:: What to work on ::
Reproduce word for word the lines that run from the start of the rows through the line containing "onu Mete Başkan", and stop after that line.

'''

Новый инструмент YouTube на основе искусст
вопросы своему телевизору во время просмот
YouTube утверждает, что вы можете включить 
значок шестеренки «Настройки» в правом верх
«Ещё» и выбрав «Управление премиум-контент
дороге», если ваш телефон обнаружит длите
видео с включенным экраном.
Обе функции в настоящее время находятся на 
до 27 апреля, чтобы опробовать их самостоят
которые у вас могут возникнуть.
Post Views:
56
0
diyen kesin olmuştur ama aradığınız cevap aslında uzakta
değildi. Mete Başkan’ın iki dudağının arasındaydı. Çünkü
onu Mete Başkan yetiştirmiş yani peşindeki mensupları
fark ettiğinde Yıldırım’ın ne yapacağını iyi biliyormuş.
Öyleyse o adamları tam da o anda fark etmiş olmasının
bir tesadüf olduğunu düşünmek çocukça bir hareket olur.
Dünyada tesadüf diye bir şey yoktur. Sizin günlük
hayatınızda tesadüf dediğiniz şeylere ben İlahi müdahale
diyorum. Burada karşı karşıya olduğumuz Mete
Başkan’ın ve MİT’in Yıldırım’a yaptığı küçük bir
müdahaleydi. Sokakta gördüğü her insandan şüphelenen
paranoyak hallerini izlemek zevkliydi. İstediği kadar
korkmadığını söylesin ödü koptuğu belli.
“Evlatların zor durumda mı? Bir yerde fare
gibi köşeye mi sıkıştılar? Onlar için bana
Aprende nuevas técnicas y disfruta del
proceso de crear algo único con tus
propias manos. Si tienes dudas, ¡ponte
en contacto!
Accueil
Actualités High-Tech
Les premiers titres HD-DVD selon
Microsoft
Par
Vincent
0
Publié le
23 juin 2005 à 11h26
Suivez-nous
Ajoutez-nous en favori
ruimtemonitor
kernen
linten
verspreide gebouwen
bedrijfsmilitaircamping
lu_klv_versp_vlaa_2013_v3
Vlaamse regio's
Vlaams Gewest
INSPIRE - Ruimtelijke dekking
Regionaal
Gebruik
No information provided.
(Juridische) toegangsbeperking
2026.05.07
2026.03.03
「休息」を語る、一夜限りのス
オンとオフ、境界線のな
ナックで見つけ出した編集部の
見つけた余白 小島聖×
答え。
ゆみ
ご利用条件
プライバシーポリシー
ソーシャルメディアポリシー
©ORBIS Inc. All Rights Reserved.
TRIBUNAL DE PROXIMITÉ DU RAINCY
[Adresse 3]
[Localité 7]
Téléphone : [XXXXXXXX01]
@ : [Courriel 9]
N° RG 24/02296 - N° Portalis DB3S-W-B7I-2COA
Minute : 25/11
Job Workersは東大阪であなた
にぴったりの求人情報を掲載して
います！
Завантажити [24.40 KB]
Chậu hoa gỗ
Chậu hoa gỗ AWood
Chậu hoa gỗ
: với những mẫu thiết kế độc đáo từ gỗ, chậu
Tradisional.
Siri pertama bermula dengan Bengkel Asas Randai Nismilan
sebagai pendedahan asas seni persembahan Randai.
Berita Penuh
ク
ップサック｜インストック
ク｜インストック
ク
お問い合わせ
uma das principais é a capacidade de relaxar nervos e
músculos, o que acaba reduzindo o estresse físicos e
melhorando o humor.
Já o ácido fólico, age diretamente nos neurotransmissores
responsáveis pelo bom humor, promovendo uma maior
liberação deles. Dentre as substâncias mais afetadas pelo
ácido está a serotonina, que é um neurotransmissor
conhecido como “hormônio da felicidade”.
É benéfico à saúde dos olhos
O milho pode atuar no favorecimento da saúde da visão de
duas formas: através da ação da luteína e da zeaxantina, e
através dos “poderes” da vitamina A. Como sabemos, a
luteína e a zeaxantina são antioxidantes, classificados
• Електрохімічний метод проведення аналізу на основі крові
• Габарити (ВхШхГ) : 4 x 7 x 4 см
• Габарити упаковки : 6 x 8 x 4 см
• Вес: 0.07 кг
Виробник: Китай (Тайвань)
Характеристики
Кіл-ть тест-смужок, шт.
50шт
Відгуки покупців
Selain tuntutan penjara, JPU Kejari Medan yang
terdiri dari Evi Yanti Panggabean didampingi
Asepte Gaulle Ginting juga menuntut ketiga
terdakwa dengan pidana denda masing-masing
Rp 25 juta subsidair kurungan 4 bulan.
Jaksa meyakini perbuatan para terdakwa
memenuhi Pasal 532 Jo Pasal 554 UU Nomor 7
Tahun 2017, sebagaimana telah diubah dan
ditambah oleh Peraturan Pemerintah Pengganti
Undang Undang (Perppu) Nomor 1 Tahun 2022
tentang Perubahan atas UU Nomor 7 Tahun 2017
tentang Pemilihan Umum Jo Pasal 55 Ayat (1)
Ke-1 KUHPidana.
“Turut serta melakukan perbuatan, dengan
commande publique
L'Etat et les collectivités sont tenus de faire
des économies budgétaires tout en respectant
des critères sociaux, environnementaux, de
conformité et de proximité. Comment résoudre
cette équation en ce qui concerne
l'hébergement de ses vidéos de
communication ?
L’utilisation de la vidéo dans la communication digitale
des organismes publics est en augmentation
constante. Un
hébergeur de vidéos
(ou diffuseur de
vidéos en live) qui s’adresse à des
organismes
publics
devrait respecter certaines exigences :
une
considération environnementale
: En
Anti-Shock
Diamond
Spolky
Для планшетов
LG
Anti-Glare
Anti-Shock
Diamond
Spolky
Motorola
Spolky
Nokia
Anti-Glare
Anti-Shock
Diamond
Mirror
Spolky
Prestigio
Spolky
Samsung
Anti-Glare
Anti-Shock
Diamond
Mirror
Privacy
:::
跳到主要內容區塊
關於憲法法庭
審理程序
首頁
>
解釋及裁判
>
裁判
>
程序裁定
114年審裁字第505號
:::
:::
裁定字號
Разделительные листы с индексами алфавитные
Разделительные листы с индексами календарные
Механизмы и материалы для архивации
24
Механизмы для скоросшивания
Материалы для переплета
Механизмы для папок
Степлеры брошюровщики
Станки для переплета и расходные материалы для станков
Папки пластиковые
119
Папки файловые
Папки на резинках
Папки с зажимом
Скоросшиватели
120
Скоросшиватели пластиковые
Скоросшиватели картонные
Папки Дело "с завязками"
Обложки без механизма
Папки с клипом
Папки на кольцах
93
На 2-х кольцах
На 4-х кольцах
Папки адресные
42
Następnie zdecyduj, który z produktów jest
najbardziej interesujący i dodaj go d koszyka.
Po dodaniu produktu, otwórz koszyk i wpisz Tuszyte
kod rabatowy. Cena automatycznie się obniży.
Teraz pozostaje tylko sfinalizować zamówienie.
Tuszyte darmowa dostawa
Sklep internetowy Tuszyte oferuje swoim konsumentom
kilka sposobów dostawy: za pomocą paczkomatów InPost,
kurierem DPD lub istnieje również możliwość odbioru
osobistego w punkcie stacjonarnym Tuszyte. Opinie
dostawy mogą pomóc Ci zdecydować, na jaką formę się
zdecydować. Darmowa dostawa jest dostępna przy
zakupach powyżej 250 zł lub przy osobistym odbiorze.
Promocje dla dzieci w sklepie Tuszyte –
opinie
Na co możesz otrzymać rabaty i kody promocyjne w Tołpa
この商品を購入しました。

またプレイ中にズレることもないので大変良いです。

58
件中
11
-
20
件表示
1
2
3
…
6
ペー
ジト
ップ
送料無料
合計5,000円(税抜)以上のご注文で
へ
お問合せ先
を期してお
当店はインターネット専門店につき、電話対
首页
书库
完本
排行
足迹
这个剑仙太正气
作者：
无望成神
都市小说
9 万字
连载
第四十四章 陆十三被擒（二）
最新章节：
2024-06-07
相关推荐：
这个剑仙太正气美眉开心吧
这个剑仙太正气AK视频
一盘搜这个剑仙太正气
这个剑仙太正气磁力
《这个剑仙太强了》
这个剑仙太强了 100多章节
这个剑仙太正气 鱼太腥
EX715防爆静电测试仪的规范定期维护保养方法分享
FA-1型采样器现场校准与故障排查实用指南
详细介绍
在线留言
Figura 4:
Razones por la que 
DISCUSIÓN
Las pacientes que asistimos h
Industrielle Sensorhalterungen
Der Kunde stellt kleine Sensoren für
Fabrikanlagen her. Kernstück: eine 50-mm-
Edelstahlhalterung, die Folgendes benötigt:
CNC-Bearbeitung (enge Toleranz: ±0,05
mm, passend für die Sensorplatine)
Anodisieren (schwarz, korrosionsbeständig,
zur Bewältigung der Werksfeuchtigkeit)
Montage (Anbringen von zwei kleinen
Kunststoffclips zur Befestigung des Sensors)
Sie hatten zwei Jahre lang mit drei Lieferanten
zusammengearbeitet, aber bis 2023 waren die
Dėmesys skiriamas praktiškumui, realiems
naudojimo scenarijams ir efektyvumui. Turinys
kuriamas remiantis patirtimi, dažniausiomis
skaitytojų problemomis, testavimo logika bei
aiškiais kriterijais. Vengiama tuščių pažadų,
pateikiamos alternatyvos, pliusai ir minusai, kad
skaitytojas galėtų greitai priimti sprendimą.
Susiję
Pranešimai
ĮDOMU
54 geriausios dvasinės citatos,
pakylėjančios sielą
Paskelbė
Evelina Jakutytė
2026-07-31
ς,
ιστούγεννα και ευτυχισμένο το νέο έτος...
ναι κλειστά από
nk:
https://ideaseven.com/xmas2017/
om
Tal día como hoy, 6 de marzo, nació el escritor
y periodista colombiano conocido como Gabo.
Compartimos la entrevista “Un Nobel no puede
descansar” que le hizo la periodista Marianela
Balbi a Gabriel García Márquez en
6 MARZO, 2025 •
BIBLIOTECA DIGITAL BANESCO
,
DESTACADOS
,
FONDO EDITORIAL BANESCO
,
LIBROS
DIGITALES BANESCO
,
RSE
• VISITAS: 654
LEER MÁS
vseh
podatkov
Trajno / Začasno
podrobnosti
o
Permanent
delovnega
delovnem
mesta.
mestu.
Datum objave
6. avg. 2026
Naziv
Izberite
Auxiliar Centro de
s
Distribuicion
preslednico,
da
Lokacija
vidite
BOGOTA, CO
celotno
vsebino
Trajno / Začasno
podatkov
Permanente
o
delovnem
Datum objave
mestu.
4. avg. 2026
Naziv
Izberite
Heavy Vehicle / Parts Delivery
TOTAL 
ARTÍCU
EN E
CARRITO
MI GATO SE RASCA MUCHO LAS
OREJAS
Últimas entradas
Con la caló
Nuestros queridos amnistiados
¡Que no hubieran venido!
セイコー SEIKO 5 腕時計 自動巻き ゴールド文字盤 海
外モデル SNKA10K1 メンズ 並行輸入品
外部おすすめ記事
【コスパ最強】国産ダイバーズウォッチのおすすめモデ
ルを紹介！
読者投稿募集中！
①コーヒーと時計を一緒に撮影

'''

:: Answer box ::
Новый инструмент YouTube на основе искусст
вопросы своему телевизору во время просмот
YouTube утверждает, что вы можете включить 
значок шестеренки «Настройки» в правом верх
«Ещё» и выбрав «Управление премиум-контент
дороге», если ваш телефон обнаружит длите
видео с включенным экраном.
Обе функции в настоящее время находятся на 
до 27 апреля, чтобы опробовать их самостоят
которые у вас могут возникнуть.
Post Views:
56
0
diyen kesin olmuştur ama aradığınız cevap aslında uzakta
değildi. Mete Başkan’ın iki dudağının arasındaydı. Çünkü
onu Mete Başkan yetiştirmiş yani peşindeki mensupları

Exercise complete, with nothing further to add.